Allow references to interior mutable data behind a feature gate by oli-obk · Pull Request #80418 · rust-lang/rust (original) (raw)

Having no StorageDead can also arise because there was no StorageLive, either.

Afaict, in constants, that's not an issue, and even if it were, all that would mean is that our check forbids more things than we want. That's ok, we can be more permissive later.

And how does the referent matter, isn't if the reference for which we care if it ends up in the final value? When we see an expression let _x = &var.field.field, we care about whether the reference ends up in the final value, so how does looking at var tell us anything about that...?!? I am confused.^^

Unless you mean we are checking the _x (I haven't though that one though), but you keep saying "reference of locals that have no StorageDead", which to me means you are checking var, not _x.

Some examples could help. :)

Heh, ok, yea, I see the misunderstanding, and it is exactly the problem I had with building a static analyis for this until eddyb gave me the enlightening clue. Let's start with an example:

const FOO: &Cell = &Cell::new(42);

expands to something like the following MIR:

StorageLive(_2) _2 = 42; StorageLIve(_1) _1 = Cell::new(42) -> bb2

bb2: StorageDead(_2) _0 = &_1 return

Now, you are right, _0 has neither StorageLive nor StorageDead, as its storage is handled by the "caller" (at least in a normal function). Similarly function arguments have no storage markers. The problematic operation in the above example is the &_1, as that creates a &'static Cell<i32> within a constant. And we know it's 'static, because of the escaping scopes rule: _1's scope is 'static, because it is a temporary in the trailing expression of a constant. Thus it also has no StorageDead marker. All this PR does is forbid Rvalue::Ref if the local (_1 in our case) has no StorageDead markers and the local's type (Cell::<i32> in this case) has interior mutability. By the way MIR is built, we know that this can only happen for the escaping locals. Our dynamic checks for dangling pointers do the same thing, but dynamically. They check whether the allocation still exists at the end. The only way that can happen is if they do not have a StorageDead statement.
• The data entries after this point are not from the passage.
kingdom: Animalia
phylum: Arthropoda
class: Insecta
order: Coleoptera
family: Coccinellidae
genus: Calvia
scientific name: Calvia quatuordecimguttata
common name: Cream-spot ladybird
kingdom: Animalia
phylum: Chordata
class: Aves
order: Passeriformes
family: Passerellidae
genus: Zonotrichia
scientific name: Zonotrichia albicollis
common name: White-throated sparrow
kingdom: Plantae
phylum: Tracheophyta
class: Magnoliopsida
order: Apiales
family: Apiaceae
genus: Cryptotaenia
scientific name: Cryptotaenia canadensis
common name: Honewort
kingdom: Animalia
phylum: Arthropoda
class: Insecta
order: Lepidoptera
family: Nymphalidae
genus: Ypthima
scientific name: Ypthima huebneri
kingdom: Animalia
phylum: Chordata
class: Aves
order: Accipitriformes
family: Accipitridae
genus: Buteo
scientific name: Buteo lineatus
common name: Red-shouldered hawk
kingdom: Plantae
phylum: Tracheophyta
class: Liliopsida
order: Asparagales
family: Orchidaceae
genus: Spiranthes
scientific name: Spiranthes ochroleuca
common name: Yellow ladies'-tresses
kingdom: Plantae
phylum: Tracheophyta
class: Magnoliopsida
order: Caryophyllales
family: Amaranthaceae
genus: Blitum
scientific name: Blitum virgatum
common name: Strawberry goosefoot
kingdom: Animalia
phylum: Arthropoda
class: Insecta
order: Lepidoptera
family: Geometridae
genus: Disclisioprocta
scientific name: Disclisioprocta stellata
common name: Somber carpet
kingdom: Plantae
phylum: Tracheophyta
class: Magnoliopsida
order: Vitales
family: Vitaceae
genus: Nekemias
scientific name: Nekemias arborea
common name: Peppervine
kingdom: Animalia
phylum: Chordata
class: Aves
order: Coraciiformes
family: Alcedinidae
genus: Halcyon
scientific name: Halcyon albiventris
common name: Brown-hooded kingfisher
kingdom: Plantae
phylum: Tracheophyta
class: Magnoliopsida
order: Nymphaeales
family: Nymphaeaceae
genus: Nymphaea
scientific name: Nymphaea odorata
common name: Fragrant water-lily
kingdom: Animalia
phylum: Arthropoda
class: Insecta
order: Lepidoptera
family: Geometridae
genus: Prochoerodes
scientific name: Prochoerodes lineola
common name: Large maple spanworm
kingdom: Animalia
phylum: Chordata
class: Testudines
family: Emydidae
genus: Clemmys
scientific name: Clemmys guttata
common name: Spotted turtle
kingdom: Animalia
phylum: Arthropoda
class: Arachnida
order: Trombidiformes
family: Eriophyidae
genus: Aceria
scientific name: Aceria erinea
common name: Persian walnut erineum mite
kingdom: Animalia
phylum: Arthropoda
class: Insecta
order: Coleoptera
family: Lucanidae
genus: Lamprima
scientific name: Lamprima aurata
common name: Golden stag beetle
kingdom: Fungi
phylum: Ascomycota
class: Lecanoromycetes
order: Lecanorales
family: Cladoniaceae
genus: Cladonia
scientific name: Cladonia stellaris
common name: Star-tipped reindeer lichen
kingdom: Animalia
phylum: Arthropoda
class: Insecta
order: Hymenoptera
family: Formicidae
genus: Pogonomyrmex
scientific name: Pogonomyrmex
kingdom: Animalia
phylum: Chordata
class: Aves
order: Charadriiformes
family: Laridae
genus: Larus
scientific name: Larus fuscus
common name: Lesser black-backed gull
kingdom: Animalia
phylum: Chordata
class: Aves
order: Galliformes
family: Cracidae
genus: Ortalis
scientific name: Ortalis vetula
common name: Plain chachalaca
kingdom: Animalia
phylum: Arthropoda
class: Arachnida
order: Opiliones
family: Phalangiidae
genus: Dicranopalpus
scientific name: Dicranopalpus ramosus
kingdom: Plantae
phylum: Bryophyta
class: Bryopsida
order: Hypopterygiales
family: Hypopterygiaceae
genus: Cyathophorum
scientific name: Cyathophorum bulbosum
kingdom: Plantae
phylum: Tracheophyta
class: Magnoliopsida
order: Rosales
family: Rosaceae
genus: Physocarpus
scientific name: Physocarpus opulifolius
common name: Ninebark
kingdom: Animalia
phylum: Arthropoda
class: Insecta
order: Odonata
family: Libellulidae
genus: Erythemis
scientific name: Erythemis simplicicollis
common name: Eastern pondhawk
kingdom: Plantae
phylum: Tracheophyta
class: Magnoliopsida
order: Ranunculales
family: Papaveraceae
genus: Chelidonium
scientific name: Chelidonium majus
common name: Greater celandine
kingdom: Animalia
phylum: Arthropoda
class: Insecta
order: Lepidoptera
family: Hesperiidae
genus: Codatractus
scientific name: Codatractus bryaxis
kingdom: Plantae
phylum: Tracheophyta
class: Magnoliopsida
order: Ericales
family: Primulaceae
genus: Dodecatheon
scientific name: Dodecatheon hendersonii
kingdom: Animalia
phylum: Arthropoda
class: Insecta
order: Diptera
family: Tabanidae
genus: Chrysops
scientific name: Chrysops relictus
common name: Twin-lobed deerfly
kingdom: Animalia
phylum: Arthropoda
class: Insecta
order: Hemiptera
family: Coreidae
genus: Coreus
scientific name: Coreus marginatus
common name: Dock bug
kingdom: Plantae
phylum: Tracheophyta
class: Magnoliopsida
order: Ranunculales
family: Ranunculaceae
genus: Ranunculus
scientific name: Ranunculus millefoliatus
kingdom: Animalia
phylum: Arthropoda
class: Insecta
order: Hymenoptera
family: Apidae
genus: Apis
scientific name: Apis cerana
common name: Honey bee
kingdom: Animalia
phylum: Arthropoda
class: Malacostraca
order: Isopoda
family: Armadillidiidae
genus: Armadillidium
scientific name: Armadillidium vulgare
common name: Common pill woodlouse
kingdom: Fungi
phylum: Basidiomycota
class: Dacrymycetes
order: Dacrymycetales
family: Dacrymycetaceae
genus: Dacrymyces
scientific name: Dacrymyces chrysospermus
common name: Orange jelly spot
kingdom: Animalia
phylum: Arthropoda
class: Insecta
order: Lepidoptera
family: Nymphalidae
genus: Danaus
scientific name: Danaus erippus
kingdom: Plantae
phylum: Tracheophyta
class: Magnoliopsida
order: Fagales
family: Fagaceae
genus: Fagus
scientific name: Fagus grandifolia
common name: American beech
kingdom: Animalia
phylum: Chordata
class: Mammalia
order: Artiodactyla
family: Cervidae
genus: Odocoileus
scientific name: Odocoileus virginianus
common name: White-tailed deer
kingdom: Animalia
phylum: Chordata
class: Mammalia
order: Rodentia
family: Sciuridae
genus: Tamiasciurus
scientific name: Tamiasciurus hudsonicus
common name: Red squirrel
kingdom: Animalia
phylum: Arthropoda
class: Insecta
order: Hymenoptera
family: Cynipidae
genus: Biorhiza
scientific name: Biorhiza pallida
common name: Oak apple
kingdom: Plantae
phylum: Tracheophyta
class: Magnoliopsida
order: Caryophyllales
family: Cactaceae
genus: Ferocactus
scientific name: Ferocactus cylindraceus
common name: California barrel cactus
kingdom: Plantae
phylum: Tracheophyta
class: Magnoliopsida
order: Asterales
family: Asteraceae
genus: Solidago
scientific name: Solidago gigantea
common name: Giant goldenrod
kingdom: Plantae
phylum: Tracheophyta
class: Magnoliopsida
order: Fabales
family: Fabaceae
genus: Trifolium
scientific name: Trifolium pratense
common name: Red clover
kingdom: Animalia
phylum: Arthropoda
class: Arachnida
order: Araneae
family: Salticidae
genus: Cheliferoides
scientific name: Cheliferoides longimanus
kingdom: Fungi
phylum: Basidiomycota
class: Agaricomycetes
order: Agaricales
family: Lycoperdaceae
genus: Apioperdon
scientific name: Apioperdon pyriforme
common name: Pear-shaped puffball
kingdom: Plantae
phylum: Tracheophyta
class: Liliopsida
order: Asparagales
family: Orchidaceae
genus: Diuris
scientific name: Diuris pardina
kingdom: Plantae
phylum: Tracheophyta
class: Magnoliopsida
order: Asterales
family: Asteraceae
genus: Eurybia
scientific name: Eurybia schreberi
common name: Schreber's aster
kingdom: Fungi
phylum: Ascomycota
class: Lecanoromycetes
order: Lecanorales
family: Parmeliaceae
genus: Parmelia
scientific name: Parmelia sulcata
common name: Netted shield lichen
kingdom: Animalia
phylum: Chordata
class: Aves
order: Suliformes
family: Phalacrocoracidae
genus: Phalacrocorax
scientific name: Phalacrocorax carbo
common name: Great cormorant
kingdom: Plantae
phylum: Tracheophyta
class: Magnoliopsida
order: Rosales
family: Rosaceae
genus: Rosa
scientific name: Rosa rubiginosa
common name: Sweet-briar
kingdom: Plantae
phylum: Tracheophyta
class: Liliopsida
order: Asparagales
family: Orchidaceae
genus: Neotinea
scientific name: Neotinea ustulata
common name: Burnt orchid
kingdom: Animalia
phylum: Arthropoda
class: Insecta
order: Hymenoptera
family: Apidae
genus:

So with this new analysis, you either get a hard error because you tried to take a reference to a local that has interior mutability and lives forever, or you get a validation error later because you created a dangling pointer. We can talk about dangling pointers independently, they are entirely orthogonal to preventing references to interior mutable data in constants. You can create the easily without having to do anything related to (interior) mutability.